#### [TASK DETAILS]
Repeat only the stretch of lines below that runs from the line with "libQt5Sql.so.5 => /opt/freedownloadmanager/lib/libQt5Sql.so.5" through the line with "libz.so.1 => /lib64/libz.so.1", unaltered.

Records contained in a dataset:
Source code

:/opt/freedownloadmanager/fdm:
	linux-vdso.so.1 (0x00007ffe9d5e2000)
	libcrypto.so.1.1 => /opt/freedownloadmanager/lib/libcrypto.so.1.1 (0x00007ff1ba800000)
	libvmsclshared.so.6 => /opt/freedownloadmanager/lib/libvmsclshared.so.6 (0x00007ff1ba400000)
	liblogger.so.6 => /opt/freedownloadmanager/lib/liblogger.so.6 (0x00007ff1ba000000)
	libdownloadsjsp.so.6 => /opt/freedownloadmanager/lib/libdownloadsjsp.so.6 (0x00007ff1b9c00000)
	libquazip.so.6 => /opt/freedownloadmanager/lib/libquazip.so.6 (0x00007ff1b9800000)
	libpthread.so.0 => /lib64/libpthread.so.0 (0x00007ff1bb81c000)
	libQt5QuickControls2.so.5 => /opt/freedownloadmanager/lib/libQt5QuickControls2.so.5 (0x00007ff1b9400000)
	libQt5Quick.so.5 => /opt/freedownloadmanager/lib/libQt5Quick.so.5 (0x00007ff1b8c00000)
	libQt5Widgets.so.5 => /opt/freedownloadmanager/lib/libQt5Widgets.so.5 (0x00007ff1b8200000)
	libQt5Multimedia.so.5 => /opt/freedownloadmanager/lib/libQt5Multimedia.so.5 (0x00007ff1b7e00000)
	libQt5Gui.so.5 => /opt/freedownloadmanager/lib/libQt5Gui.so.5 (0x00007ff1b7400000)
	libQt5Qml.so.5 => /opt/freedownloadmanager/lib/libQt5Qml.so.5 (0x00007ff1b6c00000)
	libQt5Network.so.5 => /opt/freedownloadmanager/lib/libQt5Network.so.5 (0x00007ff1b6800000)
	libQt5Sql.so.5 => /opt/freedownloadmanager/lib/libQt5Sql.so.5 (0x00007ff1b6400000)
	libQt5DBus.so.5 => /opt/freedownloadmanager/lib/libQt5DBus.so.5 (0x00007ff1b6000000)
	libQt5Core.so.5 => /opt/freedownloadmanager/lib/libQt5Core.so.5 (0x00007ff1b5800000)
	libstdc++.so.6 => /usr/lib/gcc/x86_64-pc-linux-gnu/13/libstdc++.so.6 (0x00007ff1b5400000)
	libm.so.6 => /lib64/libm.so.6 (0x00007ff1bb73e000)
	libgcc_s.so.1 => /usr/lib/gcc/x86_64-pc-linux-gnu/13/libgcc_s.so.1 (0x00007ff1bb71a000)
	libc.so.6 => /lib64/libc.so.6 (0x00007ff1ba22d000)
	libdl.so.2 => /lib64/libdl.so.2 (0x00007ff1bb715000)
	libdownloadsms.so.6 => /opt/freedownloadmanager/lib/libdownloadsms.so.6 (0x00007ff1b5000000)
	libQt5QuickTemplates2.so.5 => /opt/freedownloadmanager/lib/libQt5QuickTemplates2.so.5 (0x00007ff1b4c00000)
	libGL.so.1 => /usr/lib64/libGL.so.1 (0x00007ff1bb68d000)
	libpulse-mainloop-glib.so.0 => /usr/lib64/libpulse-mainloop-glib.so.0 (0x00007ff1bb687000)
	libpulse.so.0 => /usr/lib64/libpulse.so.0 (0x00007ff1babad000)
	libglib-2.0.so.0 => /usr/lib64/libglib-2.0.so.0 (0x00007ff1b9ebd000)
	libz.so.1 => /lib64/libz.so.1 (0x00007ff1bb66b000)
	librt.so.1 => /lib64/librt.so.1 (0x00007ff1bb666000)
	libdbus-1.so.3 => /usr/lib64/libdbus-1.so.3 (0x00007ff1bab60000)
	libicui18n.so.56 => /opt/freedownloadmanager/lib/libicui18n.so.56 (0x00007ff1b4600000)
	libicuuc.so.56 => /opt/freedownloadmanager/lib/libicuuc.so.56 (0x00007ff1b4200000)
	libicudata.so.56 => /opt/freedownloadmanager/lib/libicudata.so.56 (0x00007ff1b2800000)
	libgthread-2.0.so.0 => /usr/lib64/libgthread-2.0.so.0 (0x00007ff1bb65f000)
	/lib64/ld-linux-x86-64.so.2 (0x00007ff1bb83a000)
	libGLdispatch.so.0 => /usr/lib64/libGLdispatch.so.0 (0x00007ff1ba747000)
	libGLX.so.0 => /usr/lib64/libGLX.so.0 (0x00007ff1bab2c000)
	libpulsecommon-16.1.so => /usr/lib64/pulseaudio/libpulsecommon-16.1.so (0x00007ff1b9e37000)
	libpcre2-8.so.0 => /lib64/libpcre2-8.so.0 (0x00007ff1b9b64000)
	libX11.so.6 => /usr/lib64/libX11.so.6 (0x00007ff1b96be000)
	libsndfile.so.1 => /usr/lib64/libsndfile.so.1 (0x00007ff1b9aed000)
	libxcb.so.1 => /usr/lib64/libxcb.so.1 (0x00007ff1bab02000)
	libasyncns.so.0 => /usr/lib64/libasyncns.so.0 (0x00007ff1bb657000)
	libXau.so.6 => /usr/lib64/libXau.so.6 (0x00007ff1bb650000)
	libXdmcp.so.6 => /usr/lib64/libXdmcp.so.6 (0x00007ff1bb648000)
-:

* * *

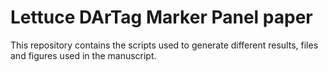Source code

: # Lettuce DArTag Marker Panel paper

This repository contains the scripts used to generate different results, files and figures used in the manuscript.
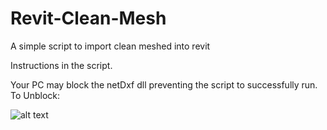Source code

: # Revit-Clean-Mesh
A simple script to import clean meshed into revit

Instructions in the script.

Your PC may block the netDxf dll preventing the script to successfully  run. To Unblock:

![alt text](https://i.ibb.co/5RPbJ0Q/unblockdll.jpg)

...

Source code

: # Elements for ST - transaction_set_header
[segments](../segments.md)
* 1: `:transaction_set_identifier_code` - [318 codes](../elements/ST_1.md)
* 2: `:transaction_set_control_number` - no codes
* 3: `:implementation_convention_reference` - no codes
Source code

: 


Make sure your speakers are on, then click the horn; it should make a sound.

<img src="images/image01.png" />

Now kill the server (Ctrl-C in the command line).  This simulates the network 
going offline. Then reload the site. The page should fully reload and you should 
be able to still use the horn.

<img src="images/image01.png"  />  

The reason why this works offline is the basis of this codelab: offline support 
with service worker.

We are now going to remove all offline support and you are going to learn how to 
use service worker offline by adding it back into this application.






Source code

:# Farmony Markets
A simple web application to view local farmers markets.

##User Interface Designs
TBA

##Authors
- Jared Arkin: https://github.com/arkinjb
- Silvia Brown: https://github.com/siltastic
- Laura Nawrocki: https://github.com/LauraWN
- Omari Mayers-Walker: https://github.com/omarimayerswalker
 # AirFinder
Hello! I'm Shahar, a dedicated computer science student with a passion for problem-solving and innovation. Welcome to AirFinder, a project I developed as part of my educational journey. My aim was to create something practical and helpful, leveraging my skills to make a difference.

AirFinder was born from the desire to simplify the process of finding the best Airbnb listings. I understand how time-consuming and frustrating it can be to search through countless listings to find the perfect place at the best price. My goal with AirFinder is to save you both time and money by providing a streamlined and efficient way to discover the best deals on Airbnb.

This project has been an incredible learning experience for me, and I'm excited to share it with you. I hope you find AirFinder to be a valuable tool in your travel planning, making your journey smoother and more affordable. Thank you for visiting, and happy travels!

#### [SOLUTION FOR THIS TASK]
	libQt5Sql.so.5 => /opt/freedownloadmanager/lib/libQt5Sql.so.5 (0x00007ff1b6400000)
	libQt5DBus.so.5 => /opt/freedownloadmanager/lib/libQt5DBus.so.5 (0x00007ff1b6000000)
	libQt5Core.so.5 => /opt/freedownloadmanager/lib/libQt5Core.so.5 (0x00007ff1b5800000)
	libstdc++.so.6 => /usr/lib/gcc/x86_64-pc-linux-gnu/13/libstdc++.so.6 (0x00007ff1b5400000)
	libm.so.6 => /lib64/libm.so.6 (0x00007ff1bb73e000)
	libgcc_s.so.1 => /usr/lib/gcc/x86_64-pc-linux-gnu/13/libgcc_s.so.1 (0x00007ff1bb71a000)
	libc.so.6 => /lib64/libc.so.6 (0x00007ff1ba22d000)
	libdl.so.2 => /lib64/libdl.so.2 (0x00007ff1bb715000)
	libdownloadsms.so.6 => /opt/freedownloadmanager/lib/libdownloadsms.so.6 (0x00007ff1b5000000)
	libQt5QuickTemplates2.so.5 => /opt/freedownloadmanager/lib/libQt5QuickTemplates2.so.5 (0x00007ff1b4c00000)
	libGL.so.1 => /usr/lib64/libGL.so.1 (0x00007ff1bb68d000)
	libpulse-mainloop-glib.so.0 => /usr/lib64/libpulse-mainloop-glib.so.0 (0x00007ff1bb687000)
	libpulse.so.0 => /usr/lib64/libpulse.so.0 (0x00007ff1babad000)
	libglib-2.0.so.0 => /usr/lib64/libglib-2.0.so.0 (0x00007ff1b9ebd000)
	libz.so.1 => /lib64/libz.so.1 (0x00007ff1bb66b000)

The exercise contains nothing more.